**Required work:** The lines to copy are those in the listing below that contain the word "werden".

**Working data:**
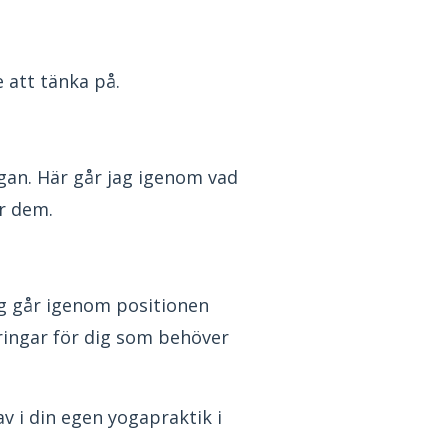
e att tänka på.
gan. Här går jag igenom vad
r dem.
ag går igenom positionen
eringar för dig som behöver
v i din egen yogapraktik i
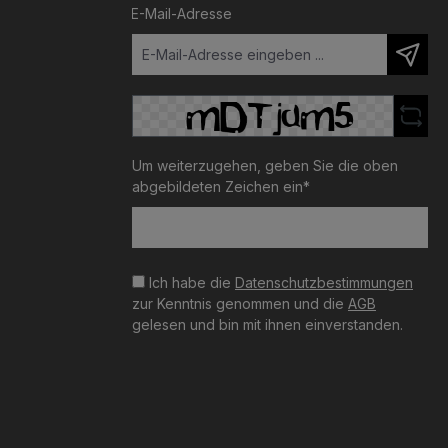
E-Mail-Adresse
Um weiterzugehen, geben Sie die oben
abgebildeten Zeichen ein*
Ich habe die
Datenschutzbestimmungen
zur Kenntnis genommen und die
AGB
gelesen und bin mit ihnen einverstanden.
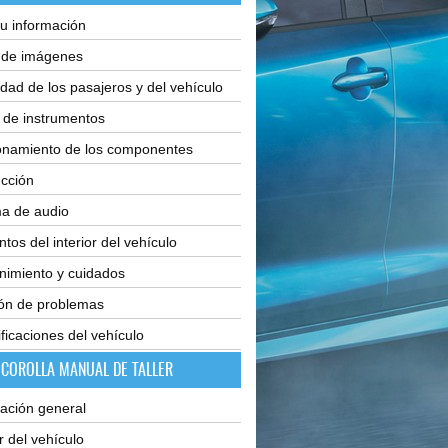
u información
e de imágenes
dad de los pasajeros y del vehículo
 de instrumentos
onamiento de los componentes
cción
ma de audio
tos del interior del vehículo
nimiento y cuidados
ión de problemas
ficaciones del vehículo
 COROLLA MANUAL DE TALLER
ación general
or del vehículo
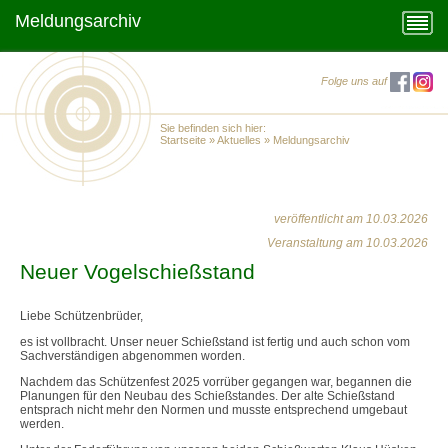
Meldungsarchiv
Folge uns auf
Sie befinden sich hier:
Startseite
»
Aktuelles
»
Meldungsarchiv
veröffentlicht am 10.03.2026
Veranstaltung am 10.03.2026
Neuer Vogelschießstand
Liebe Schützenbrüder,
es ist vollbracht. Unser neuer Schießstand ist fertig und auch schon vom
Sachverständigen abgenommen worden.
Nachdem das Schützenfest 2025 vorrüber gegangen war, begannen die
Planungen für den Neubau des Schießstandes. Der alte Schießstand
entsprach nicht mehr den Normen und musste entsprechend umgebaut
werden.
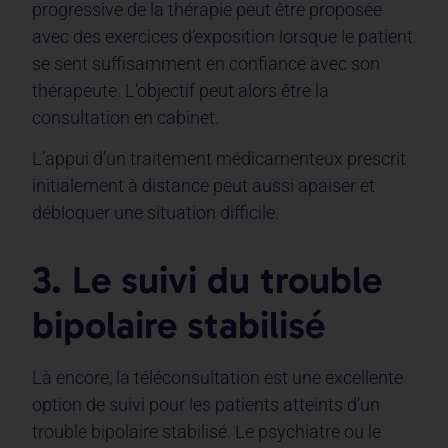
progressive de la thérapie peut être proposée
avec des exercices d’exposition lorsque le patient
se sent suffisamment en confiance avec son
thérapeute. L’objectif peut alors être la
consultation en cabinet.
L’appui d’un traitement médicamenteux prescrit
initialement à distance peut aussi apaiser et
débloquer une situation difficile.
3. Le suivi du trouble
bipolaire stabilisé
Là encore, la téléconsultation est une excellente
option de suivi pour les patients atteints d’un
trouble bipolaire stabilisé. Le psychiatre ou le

---

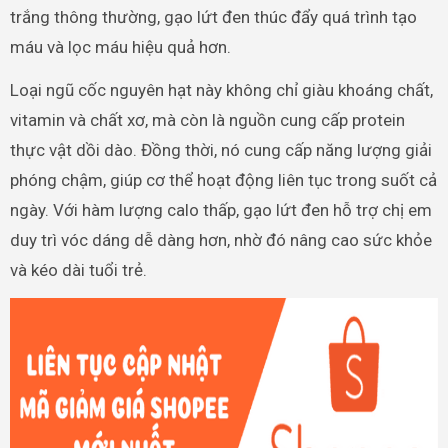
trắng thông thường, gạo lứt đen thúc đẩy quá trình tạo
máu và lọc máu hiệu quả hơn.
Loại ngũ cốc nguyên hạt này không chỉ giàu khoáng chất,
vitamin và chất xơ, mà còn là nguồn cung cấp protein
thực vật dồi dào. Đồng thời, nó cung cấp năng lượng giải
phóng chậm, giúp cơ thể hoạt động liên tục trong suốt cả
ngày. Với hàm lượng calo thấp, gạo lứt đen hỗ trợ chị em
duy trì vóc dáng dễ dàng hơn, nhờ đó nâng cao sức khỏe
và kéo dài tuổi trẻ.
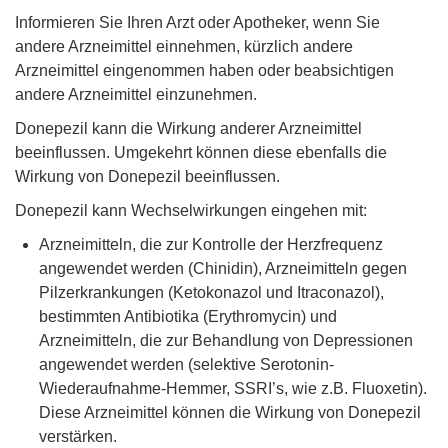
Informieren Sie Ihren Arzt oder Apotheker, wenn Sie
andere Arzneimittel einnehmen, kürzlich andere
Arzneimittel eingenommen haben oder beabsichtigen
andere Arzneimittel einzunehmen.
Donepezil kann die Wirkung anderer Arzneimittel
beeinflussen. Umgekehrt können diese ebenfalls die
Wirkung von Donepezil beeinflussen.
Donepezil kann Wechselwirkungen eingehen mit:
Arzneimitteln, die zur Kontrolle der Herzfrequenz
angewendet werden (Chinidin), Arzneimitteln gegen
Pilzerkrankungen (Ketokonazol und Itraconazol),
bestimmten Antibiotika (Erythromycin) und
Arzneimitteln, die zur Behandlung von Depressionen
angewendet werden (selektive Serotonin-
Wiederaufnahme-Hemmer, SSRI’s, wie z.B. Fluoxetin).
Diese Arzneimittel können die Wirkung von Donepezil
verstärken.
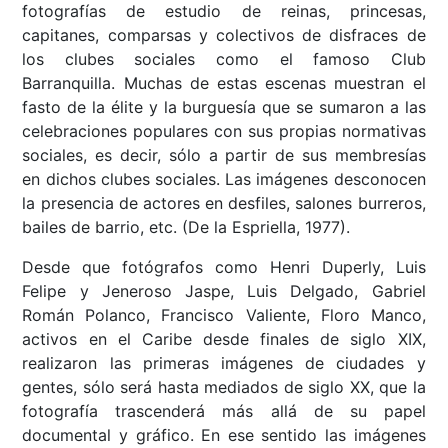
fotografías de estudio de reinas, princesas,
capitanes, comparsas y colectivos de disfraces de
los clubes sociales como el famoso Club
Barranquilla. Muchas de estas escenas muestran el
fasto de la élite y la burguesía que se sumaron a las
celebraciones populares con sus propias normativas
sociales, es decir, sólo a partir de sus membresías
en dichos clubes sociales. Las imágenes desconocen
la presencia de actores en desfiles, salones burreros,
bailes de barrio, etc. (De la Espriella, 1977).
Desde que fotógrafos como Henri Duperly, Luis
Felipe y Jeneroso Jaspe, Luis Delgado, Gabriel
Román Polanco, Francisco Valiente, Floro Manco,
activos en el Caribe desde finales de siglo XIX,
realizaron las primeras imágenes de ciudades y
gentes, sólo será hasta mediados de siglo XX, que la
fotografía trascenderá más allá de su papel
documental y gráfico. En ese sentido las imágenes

**Output of the task:**
werden.
angewendet werden (Chinidin), Arzneimitteln gegen
angewendet werden (selektive Serotonin-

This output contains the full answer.